Heist is a satisfying film for those who like the genre. Not much for those who don’t. Unlike The Spanish Prisoner, the twists here appear a bit too forced. The pros strut out their stuff. And Rockwell is excellent, despite a stupid moustache. The only good thing here is Hackman never comes across as a ‘good’ conman, as is the case in most of these movies. He is just as bad. But better at his job!
Point Break
This is one movie that has been alternately defined as a buddy movie, a gay flick, an action thriller, a philosophical tome, a sex-n-drugs extravaganza. The list goes on. I would add where-do-they-get-these-character-names movie to it. Keanu Reeves is Johnny Utah, a rookie FBI agent who joins hands with Pappas (Gary Busey) to catch a bunch of bank robbers called the Ex-Presidents, because of the masks of former presidents (two Republicans and two Democrats!) they use in their heists. They come across this wild conclusion that the robbers were surfers and Utah goes undercover to catch free spirit Bodhi (Swayze) and his team. He falls for Bodhi’s former squeeze Tyler (relax, it is a chick) and his “set-yourself-free” mumbo jumbo.
Point Break is one of those cult hits that mean different things to different people.
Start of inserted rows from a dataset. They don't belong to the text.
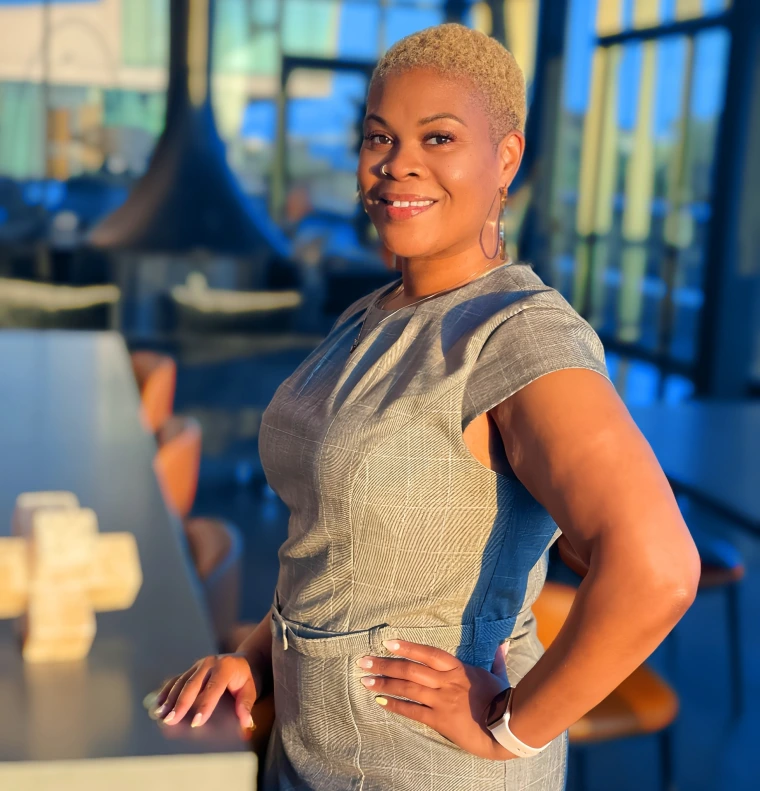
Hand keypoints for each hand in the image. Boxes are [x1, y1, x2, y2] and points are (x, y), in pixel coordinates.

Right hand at [153, 653, 259, 730]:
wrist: (241, 661)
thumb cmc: (245, 679)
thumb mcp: (251, 689)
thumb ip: (246, 705)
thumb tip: (246, 723)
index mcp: (225, 667)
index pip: (213, 688)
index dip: (205, 706)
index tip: (196, 723)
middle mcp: (210, 663)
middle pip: (193, 684)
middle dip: (181, 703)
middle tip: (170, 720)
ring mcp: (198, 664)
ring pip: (181, 681)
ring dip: (170, 699)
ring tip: (160, 716)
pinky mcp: (191, 668)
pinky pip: (176, 679)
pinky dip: (166, 691)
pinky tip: (158, 703)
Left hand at [356, 640, 516, 759]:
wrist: (506, 729)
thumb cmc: (503, 701)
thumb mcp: (498, 676)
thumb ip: (496, 660)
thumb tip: (503, 644)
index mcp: (458, 669)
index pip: (428, 653)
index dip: (407, 647)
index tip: (388, 643)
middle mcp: (446, 682)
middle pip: (410, 669)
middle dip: (385, 664)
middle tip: (364, 661)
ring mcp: (441, 700)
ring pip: (408, 688)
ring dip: (385, 683)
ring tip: (366, 681)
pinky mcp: (440, 720)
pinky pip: (414, 711)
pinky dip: (396, 705)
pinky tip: (381, 702)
Kathryn Bigelow set out to show she is as good as the dudes in making an action film. And she succeeds. The way she showcases Swayze in slow motion kind of hints in your face that she had the hots for him. But then it is Patrick Swayze. He could make guys root for him in a dancing movie. Big, blonde surfing dude with a hippie philosophy. No-brainer. Keanu Reeves does that one thing he is capable of doing in movies. And he does that quite earnestly here, I must add. For me the best part was the concept of the ex-presidents. Period.
The Lavender Hill Mob
I like a lot of black and white films. Call me old. I prefer to call myself lucky. The Lavender Hill Mob is an absolute blast. The peerless Alec Guinness stars as Mr Holland a low bank clerk, whose only redeeming quality is his honesty. For 20 years he had been the bank’s representative for the transfer of gold bullion. The gold attracted him, but he was smart enough to know he hadn’t the means to steal it or get it out of the country. All that changed once he met Pendlebury, a souvenir-maker. The two join forces and commit the daring robbery. Do they live to enjoy the loot?
The Lavender Hill Mob is from the times when movies had a lot of heart. Mr Holland never comes across as a villain, but nor does his heist gets any sympathy. Human emotions like greed, frailty, foresight, innovation, stupidity and the incredible ability of kids to cause problems all come up to the fore. Do not think that old movies are boring or lack production values. This is edge-of-the-seat excitement that even Michael Bay cannot provide, giant robots notwithstanding.
For me the biggest thrill happened when a very minor character walked across the screen for a minute and said two lines. This movie was made way before cameos became the in thing. When this very famous actress comes and goes never to come on screen again, you realize that this is one of her first roles and that is all there is to it. These are the smaller delights that come from watching movies! And is worth every… whatever you measure it with.